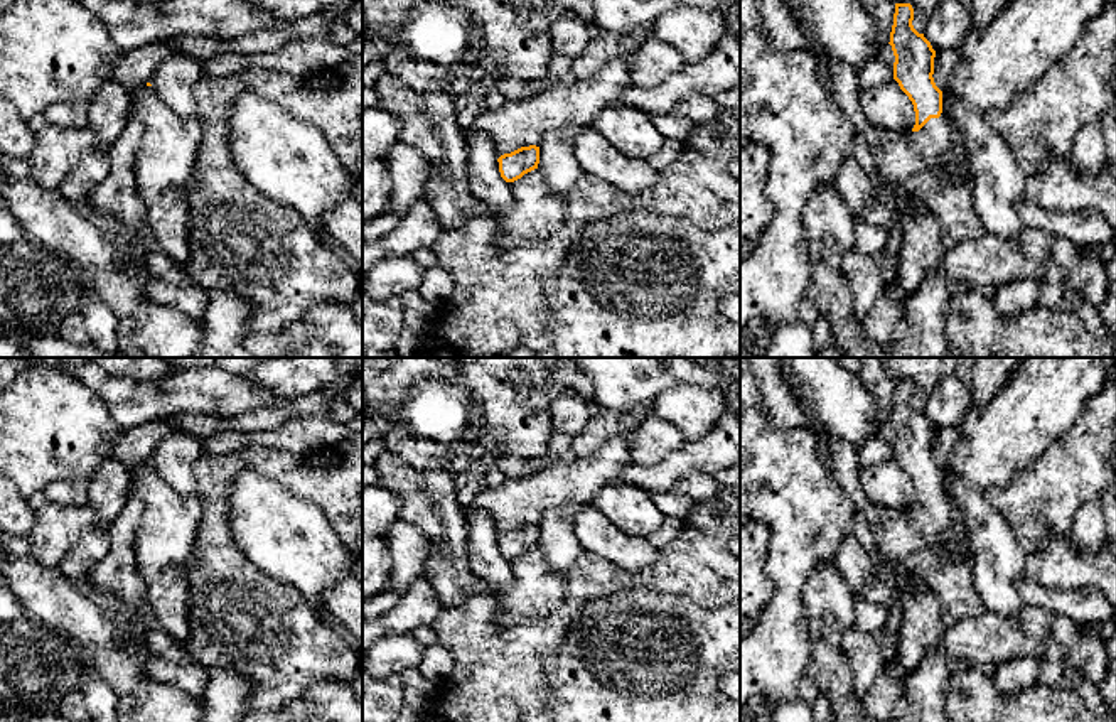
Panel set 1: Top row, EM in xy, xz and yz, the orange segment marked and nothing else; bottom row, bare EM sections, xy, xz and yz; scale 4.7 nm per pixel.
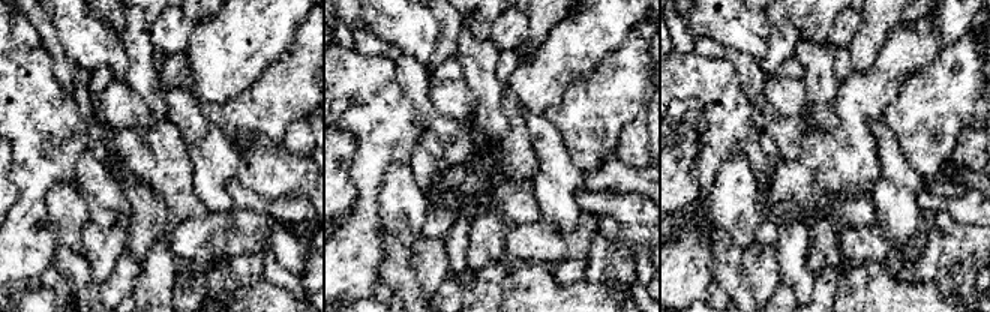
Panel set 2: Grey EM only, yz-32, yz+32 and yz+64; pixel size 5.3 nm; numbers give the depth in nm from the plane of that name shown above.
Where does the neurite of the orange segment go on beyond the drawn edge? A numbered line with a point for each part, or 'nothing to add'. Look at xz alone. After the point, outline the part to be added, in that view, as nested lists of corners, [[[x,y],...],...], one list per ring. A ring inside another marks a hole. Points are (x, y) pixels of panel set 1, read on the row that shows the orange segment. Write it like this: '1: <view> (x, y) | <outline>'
nothing to add

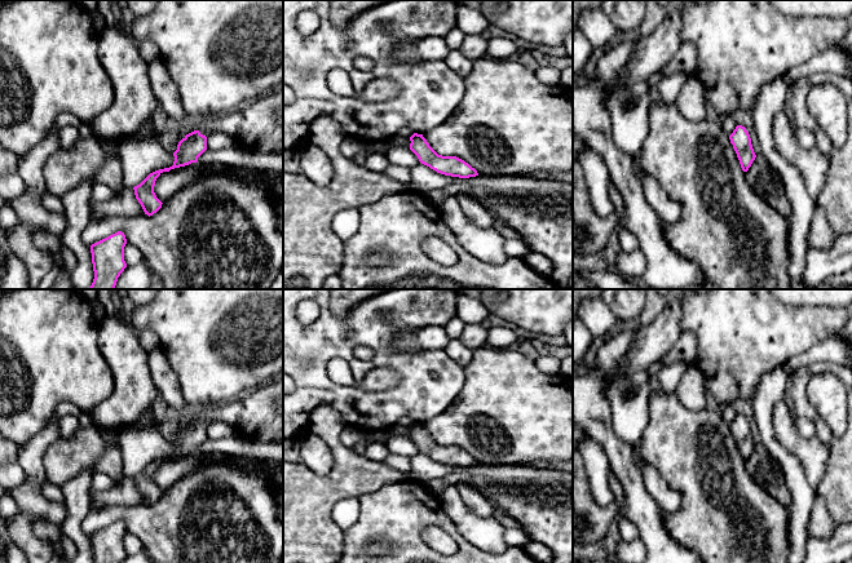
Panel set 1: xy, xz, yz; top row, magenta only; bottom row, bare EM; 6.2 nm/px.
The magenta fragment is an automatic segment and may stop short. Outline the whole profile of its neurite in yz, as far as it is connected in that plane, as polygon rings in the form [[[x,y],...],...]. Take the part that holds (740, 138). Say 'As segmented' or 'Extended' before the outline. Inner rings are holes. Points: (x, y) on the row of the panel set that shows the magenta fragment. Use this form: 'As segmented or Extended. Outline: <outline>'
As segmented. Outline: [[[737,125],[729,136],[729,139],[737,154],[742,170],[747,172],[756,158],[749,132],[745,127]]]

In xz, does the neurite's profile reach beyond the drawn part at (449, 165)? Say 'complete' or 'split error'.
complete

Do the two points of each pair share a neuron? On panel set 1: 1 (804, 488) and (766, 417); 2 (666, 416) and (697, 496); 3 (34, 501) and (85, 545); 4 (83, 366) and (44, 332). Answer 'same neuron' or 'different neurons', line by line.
1: same neuron
2: same neuron
3: different neurons
4: same neuron

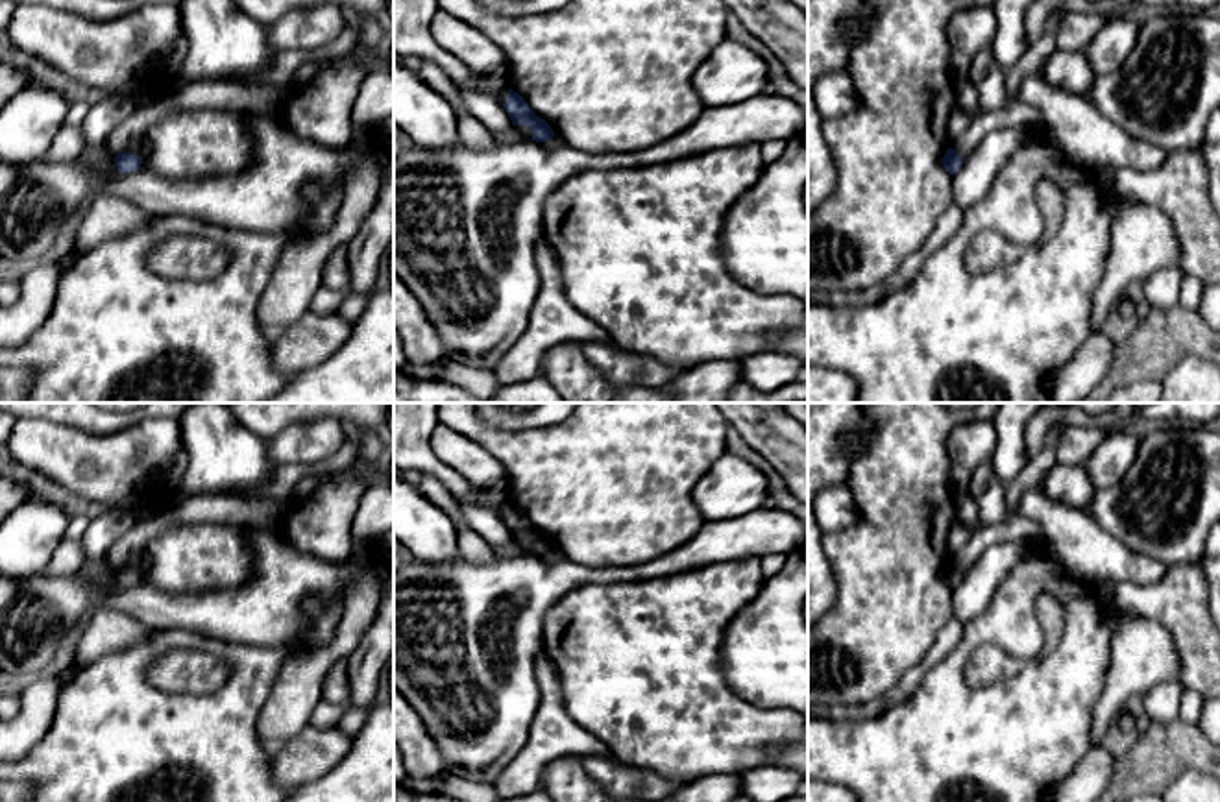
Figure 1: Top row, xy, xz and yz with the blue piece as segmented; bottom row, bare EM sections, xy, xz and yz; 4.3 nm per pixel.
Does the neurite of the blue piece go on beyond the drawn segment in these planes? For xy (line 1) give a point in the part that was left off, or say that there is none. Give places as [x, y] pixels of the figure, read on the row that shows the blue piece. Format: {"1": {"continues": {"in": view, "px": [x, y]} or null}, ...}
{"1": {"continues": null}}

******************************

Could the lines from the first entry through the line that contains "Panel set 2: Grey" be copied exactly, with all pictures left out?

Panel set 1: Top row, EM in xy, xz and yz, the orange segment marked and nothing else; bottom row, bare EM sections, xy, xz and yz; scale 4.7 nm per pixel.
Panel set 2: Grey EM only, yz-32, yz+32 and yz+64; pixel size 5.3 nm; numbers give the depth in nm from the plane of that name shown above.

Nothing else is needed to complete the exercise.